Keith Ellison Has A History Of Support For Radicals

Minnesota Rep. Keith Ellison, vice-chair of the Democratic National Committee, sparked controversy on Wednesday by tweeting an apparent endorsement of violent left-wing group Antifa.

Ellison’s endorsement of the group, which the Department of Homeland Security says is responsible for “domestic terrorist violence,” is just the latest instance of Ellison publicly attaching himself to radical figures and ideologies.

Ellison once defended famed anti-Semite Louis Farrakhan, head of the Nation of Islam, against charges of anti-Semitism. In an op-ed for the Washington Post last year, Ellison said he should have more closely scrutinized Farrakhan, who once said Hitler was a “very great man,” but blamed a “right-wing smear campaign” for any questions raised about his ties to anti-Semitic figures.

Ellison has his own history of radical positions, including advocating for black nationalism. During college, he wrote columns arguing for the creation of a blacks-only ethnostate and called the U.S. Constitution the “best evidence of a white racist conspiracy to subjugate other peoples.” Similarly, while speaking at a protest following in 1992, Ellison declared that black people don’t live in a democracy and don’t have an “obligation” to obey government.

While speaking to an atheist group in 2007, Ellison compared the Sept. 11 attacks to the Reichstag fire. He stopped just short of accusing then-President George W. Bush of having a hand in the attacks. “It’s almost like the Reichstag fire, kind of reminds me of that,” Ellison said of the terrorist attacks. “After the Reichstag was burned, they blamed the Communists for it, and it put the leader [Hitler] of that country in a position where he could basically have authority to do whatever he wanted.”

Ellison went on to say he wouldn’t suggest the U.S. had a hand in the attacks because “you know, that’s how they put you in the nut-ball box — dismiss you,” before later walking back the comments.

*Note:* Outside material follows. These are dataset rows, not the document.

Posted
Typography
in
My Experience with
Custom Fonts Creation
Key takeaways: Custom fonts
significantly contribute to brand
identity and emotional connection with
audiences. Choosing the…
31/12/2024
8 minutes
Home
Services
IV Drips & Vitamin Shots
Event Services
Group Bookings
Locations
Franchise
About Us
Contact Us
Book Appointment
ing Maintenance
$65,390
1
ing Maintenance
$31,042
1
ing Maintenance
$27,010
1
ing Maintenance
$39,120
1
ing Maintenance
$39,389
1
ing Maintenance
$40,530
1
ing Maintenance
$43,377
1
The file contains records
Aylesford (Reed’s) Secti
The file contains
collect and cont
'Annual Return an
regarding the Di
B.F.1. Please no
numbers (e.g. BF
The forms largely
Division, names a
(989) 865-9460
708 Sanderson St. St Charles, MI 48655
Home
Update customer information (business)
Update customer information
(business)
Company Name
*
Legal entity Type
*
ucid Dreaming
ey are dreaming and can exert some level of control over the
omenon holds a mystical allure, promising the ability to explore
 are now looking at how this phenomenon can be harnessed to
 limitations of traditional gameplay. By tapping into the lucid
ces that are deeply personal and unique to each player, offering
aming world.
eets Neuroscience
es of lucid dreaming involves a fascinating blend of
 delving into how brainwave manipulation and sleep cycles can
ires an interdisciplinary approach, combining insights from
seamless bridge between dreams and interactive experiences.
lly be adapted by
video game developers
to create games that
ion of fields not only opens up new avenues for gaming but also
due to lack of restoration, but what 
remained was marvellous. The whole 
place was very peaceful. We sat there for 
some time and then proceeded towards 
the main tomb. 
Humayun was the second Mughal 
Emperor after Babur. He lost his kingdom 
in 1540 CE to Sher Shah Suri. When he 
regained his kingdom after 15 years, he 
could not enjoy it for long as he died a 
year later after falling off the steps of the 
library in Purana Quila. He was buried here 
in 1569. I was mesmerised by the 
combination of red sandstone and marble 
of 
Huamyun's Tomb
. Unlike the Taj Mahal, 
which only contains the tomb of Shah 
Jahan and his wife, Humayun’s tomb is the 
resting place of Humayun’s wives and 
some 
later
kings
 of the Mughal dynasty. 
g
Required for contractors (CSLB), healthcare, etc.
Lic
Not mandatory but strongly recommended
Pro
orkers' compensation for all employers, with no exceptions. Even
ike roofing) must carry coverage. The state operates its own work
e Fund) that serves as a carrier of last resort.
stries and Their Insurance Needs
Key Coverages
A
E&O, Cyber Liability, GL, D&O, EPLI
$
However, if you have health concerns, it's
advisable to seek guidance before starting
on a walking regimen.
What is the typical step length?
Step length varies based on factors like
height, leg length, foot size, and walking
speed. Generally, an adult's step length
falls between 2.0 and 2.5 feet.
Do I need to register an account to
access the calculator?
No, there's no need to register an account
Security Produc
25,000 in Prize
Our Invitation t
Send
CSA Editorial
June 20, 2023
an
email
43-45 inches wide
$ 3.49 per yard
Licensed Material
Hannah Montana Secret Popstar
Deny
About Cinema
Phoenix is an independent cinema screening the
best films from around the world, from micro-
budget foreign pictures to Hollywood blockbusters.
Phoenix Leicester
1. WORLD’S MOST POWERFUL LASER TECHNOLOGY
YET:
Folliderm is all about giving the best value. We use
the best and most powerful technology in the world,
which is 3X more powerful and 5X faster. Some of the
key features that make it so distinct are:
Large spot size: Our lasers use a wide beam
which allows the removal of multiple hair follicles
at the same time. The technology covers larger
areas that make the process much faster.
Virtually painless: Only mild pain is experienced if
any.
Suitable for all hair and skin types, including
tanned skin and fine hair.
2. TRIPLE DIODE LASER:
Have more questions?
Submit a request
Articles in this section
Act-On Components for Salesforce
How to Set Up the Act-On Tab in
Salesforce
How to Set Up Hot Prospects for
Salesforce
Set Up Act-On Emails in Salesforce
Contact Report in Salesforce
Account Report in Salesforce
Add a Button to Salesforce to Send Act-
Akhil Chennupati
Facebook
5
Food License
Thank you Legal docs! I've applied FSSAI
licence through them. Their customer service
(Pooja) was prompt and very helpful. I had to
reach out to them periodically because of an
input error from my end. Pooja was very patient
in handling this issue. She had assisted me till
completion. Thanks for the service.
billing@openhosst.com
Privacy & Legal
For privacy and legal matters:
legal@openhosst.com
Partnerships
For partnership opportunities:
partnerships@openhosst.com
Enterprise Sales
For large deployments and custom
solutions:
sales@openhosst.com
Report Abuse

In 2009, the Democratic congressman headlined a fundraiser for a controversial Libyan-born activist running for the Virginia Assembly. The activist, Esam Omeish, was known to have praised one of the founders of Hamas and to have called on Palestinians to embrace “the jihad way” in its battle against Israel. Ellison campaigned with him anyway.

That same year, Ellison was the subject of a House Ethics Committee investigation after he failed to disclose that an American Muslim organization with ties to the Muslim Brotherhood had paid $13,500 for him to take a pilgrimage to Mecca in 2008.

REUTERS/Chris Berry

Democratic National Chair candidate, Keith Ellison, addresses the audience as the Democratic National Committee holds an election to choose their next chairperson at their winter meeting in Atlanta, Georgia. February 25, 2017. REUTERS/Chris Berry

Ellison, like the black nationalists he has since distanced himself from, has a history of spewing anti-Semitic conspiracy theories. During a 2010 speech to a mostly Muslim audience, Ellison claimed that America’s foreign policy puts Israel’s interests first because American Jews have been “mobilized” to “do its bidding in America.”

Ellison’s ties to Farrkhan and his own anti-Semitic statements were a source of internal division within the Democratic Party during last year’s race for DNC chair. Democratic megadonor Haim Saban threatened to leave the party if Ellison was elected chair, saying the congressman is “clearly an anti-Semite.” The Anti-Defamation League, a top Jewish civil rights organization, similarly called on the DNC to disqualify Ellison for his anti-Semitic statements. Party leaders refused to disqualify Ellison, and Tom Perez’s first act as DNC chair was to name Ellison his number two.